現在までの達成度 (区分) |
現在までの達成度 (区分)
1: 当初の計画以上に進展している
理由
人類未曾有の新型コロナ感染症拡大の影響下でほとんど学会発表の機会を与えられなかったこと (学会発表件数1件のみ) は研究成果を積んだ学生の教育的視点から見るとよかったとは言えないが、代わりに論文執筆に多くの時間を割くことができた。その結果、ウシ卵子とラット膵島の両輪を研究対象として走らせている本研究課題において、膵島テーマだけで目標 (年1編の論文公表) を大きく上回る3編の研究論文を公表することに成功した。1編目は「糖尿病モデルラット1匹への最低必要膵島移植数550個をシルクフィブロイン製デバイス1枚に搭載してガラス化・加温した後、そのデバイスに新生血管誘導のアシストが期待されるVEGFを補填し、膵島を回収することなくそのデバイスごと腎被膜下に移植した。その結果、VEGFを補填した場合にのみ、3割以上のレシピエントラットが正常血糖値に回復した (Yamanaka et al., 2021)」というものである。
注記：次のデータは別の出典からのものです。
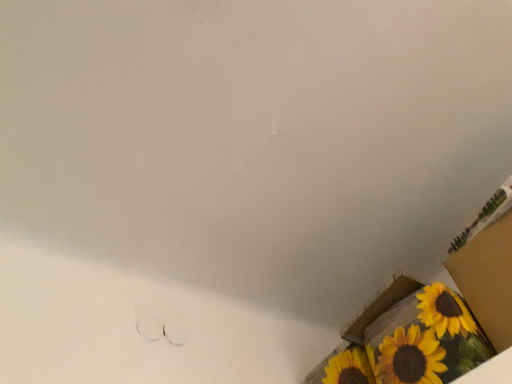
Question: Is cardboard box at lower right, marked as the 1th cardboard box in a top-to-bottom arrangement, spatially inside yellow painted cardboard box at lower right, the 2th cardboard box positioned from the top, or outside of it?

Choices:
 (A) outside
 (B) inside

Answer: (A)

Question: Considering the positions of point (493, 274) and point (432, 309), is point (493, 274) closer or farther from the camera than point (432, 309)?

Choices:
 (A) farther
 (B) closer

Answer: (B)

Question: From a real-world perspective, relative to yellow painted cardboard box at lower right, the 2th cardboard box positioned from the top, is cardboard box at lower right, marked as the 1th cardboard box in a top-to-bottom arrangement, vertically above or below?

Choices:
 (A) below
 (B) above

Answer: (B)

Question: Looking at the image, does yellow painted cardboard box at lower right, the 2th cardboard box positioned from the top, seem bigger or smaller compared to cardboard box at lower right, the 2th cardboard box when ordered from bottom to top?

Choices:
 (A) small
 (B) big

Answer: (B)

Question: From the image's perspective, relative to cardboard box at lower right, the 2th cardboard box when ordered from bottom to top, is yellow painted cardboard box at lower right, which ranks as the 1th cardboard box in bottom-to-top order, above or below?

Choices:
 (A) below
 (B) above

Answer: (A)

Question: Relative to cardboard box at lower right, marked as the 1th cardboard box in a top-to-bottom arrangement, is yellow painted cardboard box at lower right, which ranks as the 1th cardboard box in bottom-to-top order, in front or behind?

Choices:
 (A) front
 (B) behind

Answer: (B)

Question: Is yellow painted cardboard box at lower right, the 2th cardboard box positioned from the top, spatially inside cardboard box at lower right, marked as the 1th cardboard box in a top-to-bottom arrangement, or outside of it?

Choices:
 (A) outside
 (B) inside

Answer: (A)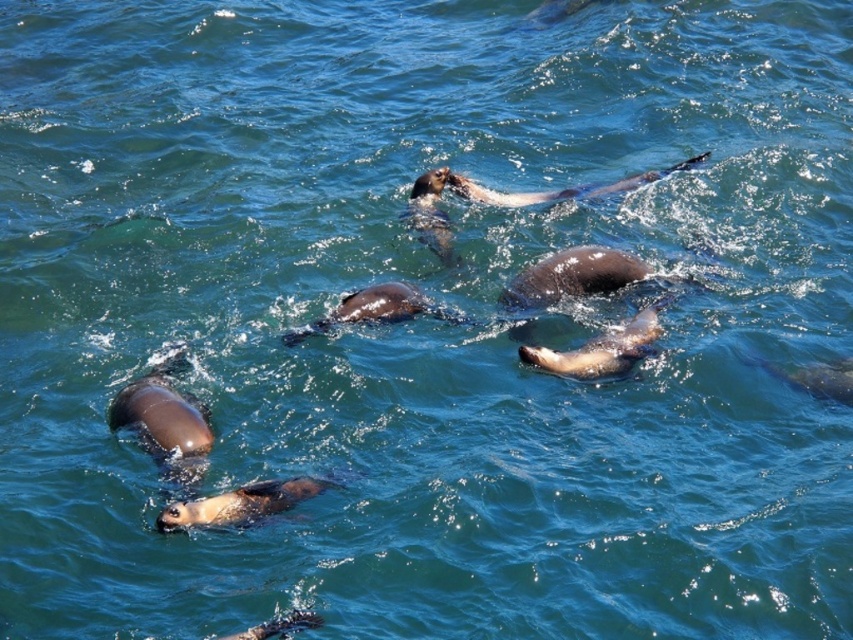
Consider the image. Is brown fur seal at center below brown fur seal at upper center?

Yes, brown fur seal at center is below brown fur seal at upper center.

Is point (631, 348) positioned after point (466, 182)?

No, (631, 348) is in front of (466, 182).

Does point (650, 317) come in front of point (695, 161)?

That is True.

At what (x,y) coordinates should I click in order to perform the action: click on brown fur seal at center. Please return your answer as a coordinate pair (x, y). The width and height of the screenshot is (853, 640). Looking at the image, I should click on (601, 349).

Does brown fur seal at lower center come behind brown fur seal at center?

No.

Locate an element on the screen. This screenshot has width=853, height=640. brown fur seal at lower center is located at coordinates (241, 502).

Does brown fur seal at lower center lie behind brown fur seal at upper center?

No, brown fur seal at lower center is closer to the viewer.

Who is more distant from viewer, (238, 504) or (512, 198)?

The point (512, 198) is more distant.

Who is more distant from viewer, (271, 502) or (630, 179)?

2・3編目はin vitroの評価系だけでまとめたもので、それぞれ「高静水圧処理により脱細胞化したラット肝臓を膵島微小環境修復用の細胞外マトリクスとして新鮮単離膵島または加温膵島の培養液に添加したところ、インスリン分泌能が有意に改善された (Nakayama-Iwatsuki et al., 2021)」、「ガラス化・加温膵島由来の偽膵島は新鮮膵島と同等の生存性・機能性を持ち、グルカゴン分泌α細胞とインスリン分泌β細胞が新鮮膵島のように再配置されていた (Nakayama-Iwatsuki et al., 2021)」というものである。その他、ASJ誌から執筆依頼を受けて、ウシ未受精卵子のガラス化デバイスに関する総説記事1編を著した (Hochi, 2022)。
よって、「当初の計画以上に進展している」と言える。